Но не только улыбка, весь его облик, его походка, его движения ослепляли и завораживали вас, особенно в игре, когда он мягко и стремительно пересекал по диагонали лед, ведя перед собой послушную его воле шайбу, когда взмывал над волейбольной сеткой и легко, играючи пробивал самый надежный блок соперников, когда небрежно и лениво, словно нехотя, перекидывался белым целлулоидным шариком, набирая очко за очком, когда разбегался по гаревой дорожке, упруго отталкивался от доски и продолжал движение по воздуху так уверенно и непринужденно, словно чувствовал под ногами твердую опору, когда прыгал ласточкой с десятиметровой вышки на городском пруду – и на несколько бесконечных секунд все застывали, уверенные, что он никогда не достигнет воды, а продолжит горизонтальный полет и скроется за горизонтом – и дружно ахали, когда он ровно, почти без брызг входил в воду, и вскоре выныривал, такой спокойный, такой естественный, весь обтянутый гладкой, коричневой от загара кожей, как тюлень...

Он не стал да и не стремился стать выдающимся спортсменом ни в одном из видов спорта, он был слишком универсален, слишком разносторонен, тренеры тянули его каждый в свою сторону, а он только улыбался своей незабываемой улыбкой и делал то, о чем его просили: прыгал, бегал, забивал мяч, передавал шайбу, брал черного коня и объявлял мат на тридцать шестом ходу и тут же забывал об очередной победе и с увлечением отдавался какому-то новому делу, будь то аквариум, голуби, дрессировка щенка Фазы по кличке Вольт или школьная олимпиада по математике.

Я не идеализирую Обручева и не выдумываю достоинств, которых на самом деле не было.

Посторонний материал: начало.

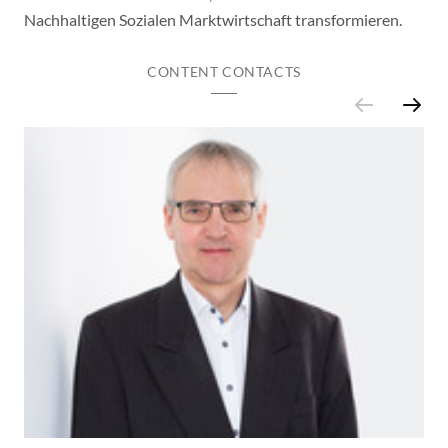
Nachhaltigen Sozialen Marktwirtschaft transformieren.
CONTENT CONTACTS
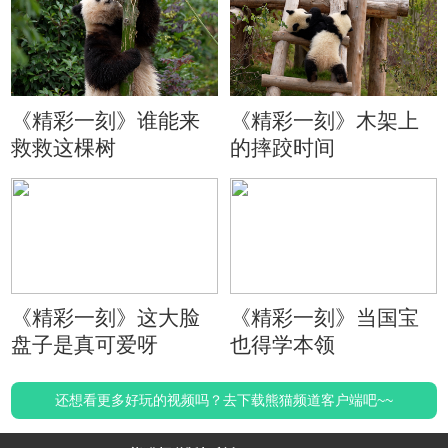
《精彩一刻》谁能来
《精彩一刻》木架上
救救这棵树
的摔跤时间
《精彩一刻》这大脸
《精彩一刻》当国宝
盘子是真可爱呀
也得学本领
还想看更多好玩的视频吗？去下载熊猫频道客户端吧~~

Он был – по крайней мере тогда был, сейчас не знаю, не виделись давно – именно такой. Не идеальный, но органичный, свободный, естественный во всех своих проявлениях. Это что-то такое, связанное, как я теперь понимаю, с устройством мышц и нервных окончаний, со скоростью рефлексов, данных ему от природы. Нас так долго приучали к мысли, что все мы равны, что главное – это упорство и труд, а не врожденные способности, что мы и впрямь чуть в это не поверили и не превратили всю страну в заповедник для заурядных ничтожеств. Мне, полагаю, просто повезло, что рядом со мной постоянно был столь великолепный экземпляр человеческой породы, я имел возможность наблюдать и сравнивать, и делать выводы, и в конечном счете я пришел к заключению, что все мы именно неравны, неравны от рождения, и до тех пор, пока мы будем оставаться по преимуществу биологическими существами, а не подставками для гипертрофированных и искусственно усиленных мозгов, наши личные успехи и персональные неудачи, наши маленькие счастья и крохотные несчастья, все наши такие короткие, если вдуматься, жизни будут определяться в первую очередь строением нашего костяка, объемом и структурой наших мышечных волокон, скоростью передачи сигналов наших синапсов – не говоря уж о таких мелочах, как цвет и форма глаз, строение и белизна зубов, крепость и чистота кожи...

Откуда он взялся такой?

Кто его породил?

Это, видимо, навсегда останется загадкой. Мать его, довольно привлекательная, но ничем не выдающаяся женщина, работала в районной библиотеке, выдавала книги, а отца не было, и не то чтобы он умер или был в официальном разводе с матерью Андрея, нет, его не было совсем, о нем никогда не говорили, не хранили его фотографий, не получали от него алиментов или хотя бы писем. Неотразимый, надо полагать, был мужчина, каких-то южнорусских, украинских, но только не кавказских кровей, что-то такое прорывалось иногда в Андрее, и потом, позже, когда побывал я в Крыму, в Киеве и особенно в Николаеве, что-то в местных жителях вдруг напомнило мне о моем друге. И думается мне, что мать Андрея никогда не жалела, что была неосторожна, доверившись мимолетному проявлению чувств. Жизнь коротка, друзья мои, так не пора ли перестать цепляться за эти старые гнилые химеры типа верности и любви на всю жизнь, если потом, умирая, все равно будешь вспоминать лишь отдельные яркие мгновения, ради которых, собственно, и стоило жить?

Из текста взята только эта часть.